ADA board member Elle Shushan and Carrie Rebora Barratt, associate director for collections and administration at the Metropolitan Museum of Art, introduced the evening’s speakers.
“Morrie is a cherished leader and great mentor, an agent provocateur and gifted diplomat,” said Barratt, former curator of American paintings and sculpture at the Met. She revealed that Heckscher, who is rarely seen professionally without a bow tie and has been known to chop wood in a Brooks Brothers shirt, enjoys his morning coffee and pastry in the Met’s basement café, a reliable place to catch the otherwise busy administrator.

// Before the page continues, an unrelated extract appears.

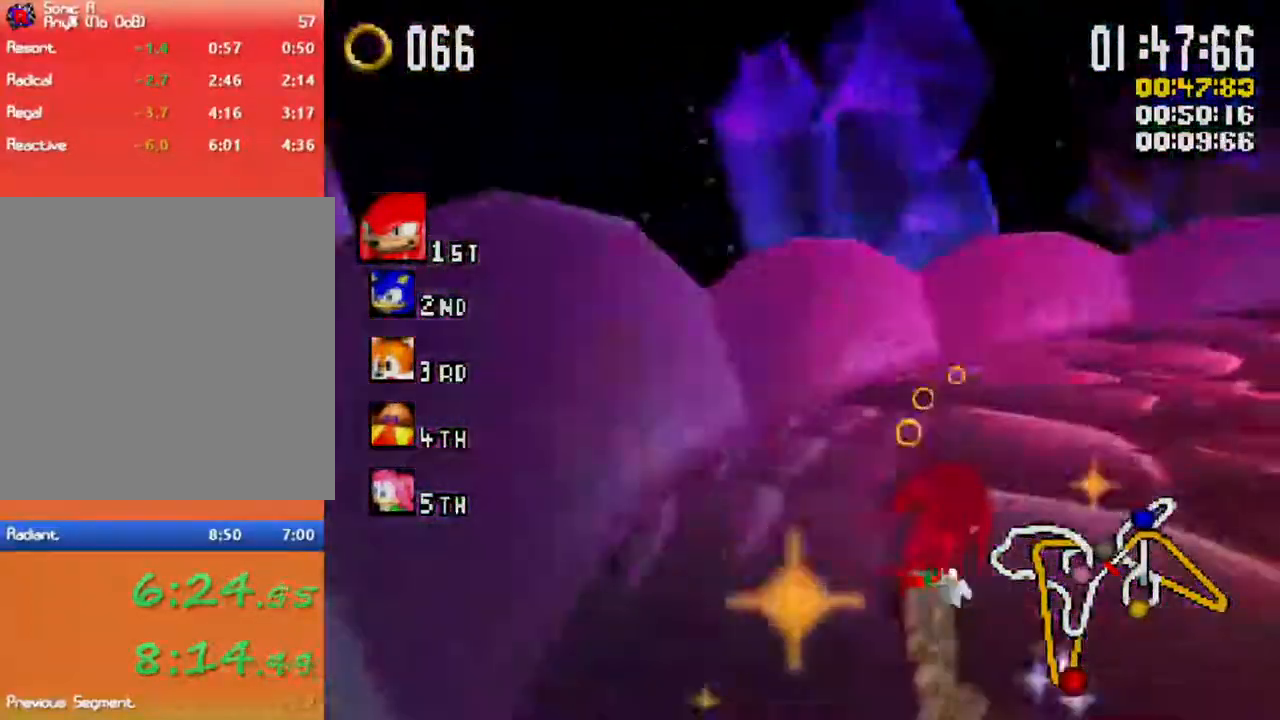
{"buttons": ["X", "R1"], "left_stick": "right", "right_stick": "center", "button_events": [[383, "R1", "up"], [500, "R1", "down"]]}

Alice Cooney Frelinghuysen, the Met’s Anthony W. and Lulu C. Wang curator of American decorative arts, described bonding with Heckscher over their mutual “affection for an obscure part of the Maine coastline, Muscongus Bay,” a theme developed by keynote speaker Christopher Monkhouse, the chair and Eloise W. Martin curator of European decorative arts at the Art Institute of Chicago. Monkhouse has also preserved an early house in Maine.
“After 40 years, Morrie now has a water vehicle,” teased Frelinghuysen, describing the Louds Island retreat that Heckscher and his wife, physician Fenella Grieg, for years reached by rowboat or skiff. Modern plumbing was unknown on Louds before 2009.

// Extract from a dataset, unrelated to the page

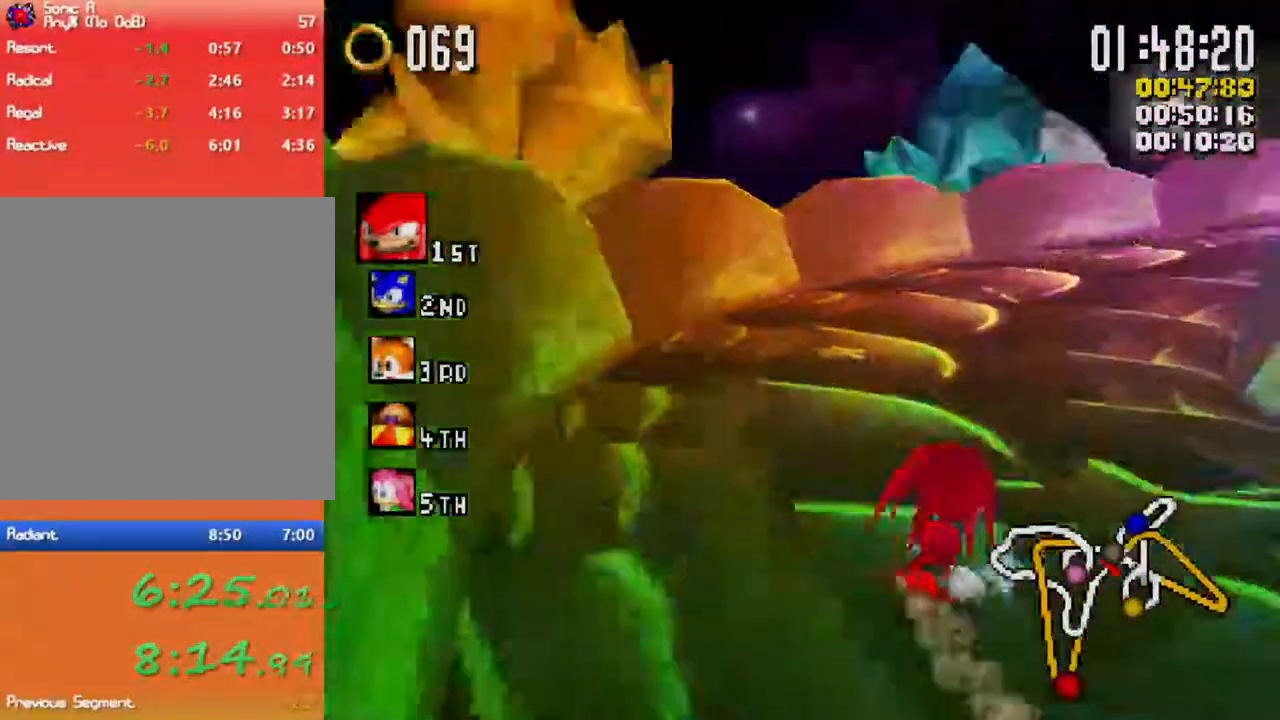
{"buttons": ["X"], "left_stick": "left", "right_stick": "center", "button_events": [[183, "R1", "up"]]}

The Vyne, the Heckschers’ Gothic Revival cottage in the Hudson River Valley, is similarly rustic, said Frelinghuysen, adding, “Morrie’s love of architecture has given him endless challenges and projects.”

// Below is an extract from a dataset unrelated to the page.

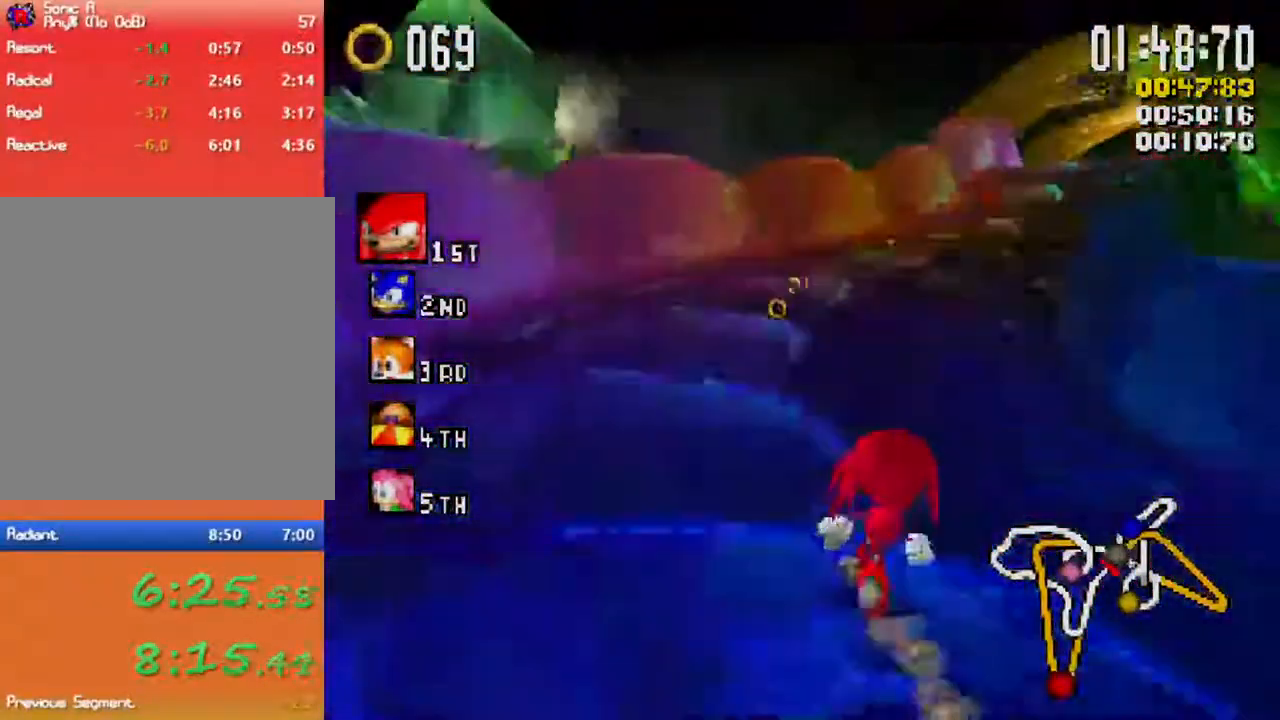
{"buttons": ["X"], "left_stick": "right", "right_stick": "center", "button_events": [[117, "R1", "down"], [417, "R1", "up"]]}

After reading a congratulatory letter from Tony and Lulu Wang, Frelinghuysen concluded, “No one more deserves to receive this award than Morrie. He is a favorite of us all.”
Monkhouse stepped to the podium to recall first meeting Heckscher in 1966 on the platform at Euston Station in central London. The longtime friends were headed to Attingham Summer School, an intensive program devoted to the study of British historic houses.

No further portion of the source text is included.